When we reached Zumbahua at lunchtime, we learned that there were no more buses from Zumbahua to the lagoon today: they only run earlier, in the morning. Hence, our only option for travelling the 14km to the lagoon (apart from walking, which would have taken at least 3 hours — more time than we could afford to spend) was to accept a ride in the back of a pickup truck, from one of the locals. A plethora of villagers offered to take us there — they've made quite a little business out of it — and we managed to agree on $4 for the both of us, from one of these guys. Was great fun, sitting in the back of the truck, enjoying the scenery and the breeze along the way.
Patrick in the back of the truck.
We weren't sure if there'd be anything when we reached the lagoon (apart from the lagoon itself, of course): but as it turns out, the area by the lagoon has started to be developed a bit, and there are some hotels and restaurants right next to it. However, they don't look too appealing: very tacky and touristy. There were also plenty of tourists already at the lagoon, when we got there (a lot more than we saw in Zumbahua) — most of them were there on a day tour, and had a tourist bus to take them there and back. The lagoon itself looks stunning, from the top of the crater.
Laguna Quilotoa, as seen from the top of the crater.
After enjoying the panoramic view from the top, we decided to begin the descent into the crater, to the shores of the lagoon. It was quite easy walking down — naturally, it was downhill all the way — and we had plenty of company, in the way of fellow tourists. We also saw some crazy guys about ⅔ of the way down, some of whom were riding down the steep and rocky path on mountain bikes, and some others of whom were filming their mates with chunky cameras. They said that they were making a film, which they'll be taking to a sport and adventure film festival in a few weeks' time. Looked like they were having fun: I wish them the best of luck for the festival.
Hardcore biker going down the path to the lagoon.
It was quite beautiful at the bottom, and nice and serene as well. There were a few people going out on the water in kayaks and rafts; but it's so cold and protected up there, that they were hardly disturbing the still waters at all. There were also a horde of locals at the bottom, tending to a collection of donkeys, which they were offering to all the lazy tourists who didn't want to climb back out of the crater. As usual, I had no problem saying no to them.
The lagoon, by its shores.
Sadly, we got rained on a fair bit while we were down at the bottom, as it suddenly decided to drizzle for a few minutes. The rain prompted us to make our way, slowly and tediously, back up to the top. It was a hard walk — made more so by the patches of deep, soft sand in many parts of the track — but we managed it without too much hassle.

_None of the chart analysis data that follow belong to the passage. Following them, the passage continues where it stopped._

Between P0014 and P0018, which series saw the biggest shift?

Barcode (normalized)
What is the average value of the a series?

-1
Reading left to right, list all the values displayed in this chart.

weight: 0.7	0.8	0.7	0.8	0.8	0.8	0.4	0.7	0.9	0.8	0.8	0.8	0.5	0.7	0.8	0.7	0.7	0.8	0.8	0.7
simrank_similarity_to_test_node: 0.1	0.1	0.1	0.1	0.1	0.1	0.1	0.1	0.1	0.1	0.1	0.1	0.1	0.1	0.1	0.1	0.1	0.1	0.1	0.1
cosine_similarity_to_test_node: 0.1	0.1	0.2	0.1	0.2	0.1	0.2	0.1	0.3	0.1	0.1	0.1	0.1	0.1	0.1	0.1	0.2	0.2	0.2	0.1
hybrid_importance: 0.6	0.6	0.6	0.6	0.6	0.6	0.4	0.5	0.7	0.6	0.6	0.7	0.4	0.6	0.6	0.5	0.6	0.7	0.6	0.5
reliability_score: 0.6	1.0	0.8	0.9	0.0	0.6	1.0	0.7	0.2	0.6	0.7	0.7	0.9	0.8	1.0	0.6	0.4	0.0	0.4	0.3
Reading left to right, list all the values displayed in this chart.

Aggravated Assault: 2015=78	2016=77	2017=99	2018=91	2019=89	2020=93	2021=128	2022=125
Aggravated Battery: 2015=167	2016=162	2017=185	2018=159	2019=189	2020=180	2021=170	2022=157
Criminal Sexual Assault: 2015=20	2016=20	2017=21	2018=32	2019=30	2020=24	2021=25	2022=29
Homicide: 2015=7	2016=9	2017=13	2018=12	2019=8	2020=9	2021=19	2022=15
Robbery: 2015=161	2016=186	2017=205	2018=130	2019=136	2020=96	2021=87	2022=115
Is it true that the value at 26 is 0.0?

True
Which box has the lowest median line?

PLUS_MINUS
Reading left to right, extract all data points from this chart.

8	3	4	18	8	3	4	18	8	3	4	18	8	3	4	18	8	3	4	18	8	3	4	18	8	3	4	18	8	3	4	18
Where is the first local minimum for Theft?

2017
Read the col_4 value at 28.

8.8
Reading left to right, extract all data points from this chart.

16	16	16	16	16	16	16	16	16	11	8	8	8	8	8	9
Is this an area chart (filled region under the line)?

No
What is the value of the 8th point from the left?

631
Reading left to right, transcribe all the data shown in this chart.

Once back up and out of the crater, we attended to the task of finding another ride, this time from the lagoon over to Chugchilán. And once again, we had no choice but to pay a local to take us in the back of his pickup truck. This time, the locals tried to rip us off big-time — I guess they can get away with it, since they're taking you out of the lagoon, which is a big tourist attraction — they started by offering us a lift for $30. Managed to bargain this down to $16, but it was still a high price. Anyway, it was another quick and fun ride, and we got to Chugchilán in time to find some accommodation, and to settle in for the night.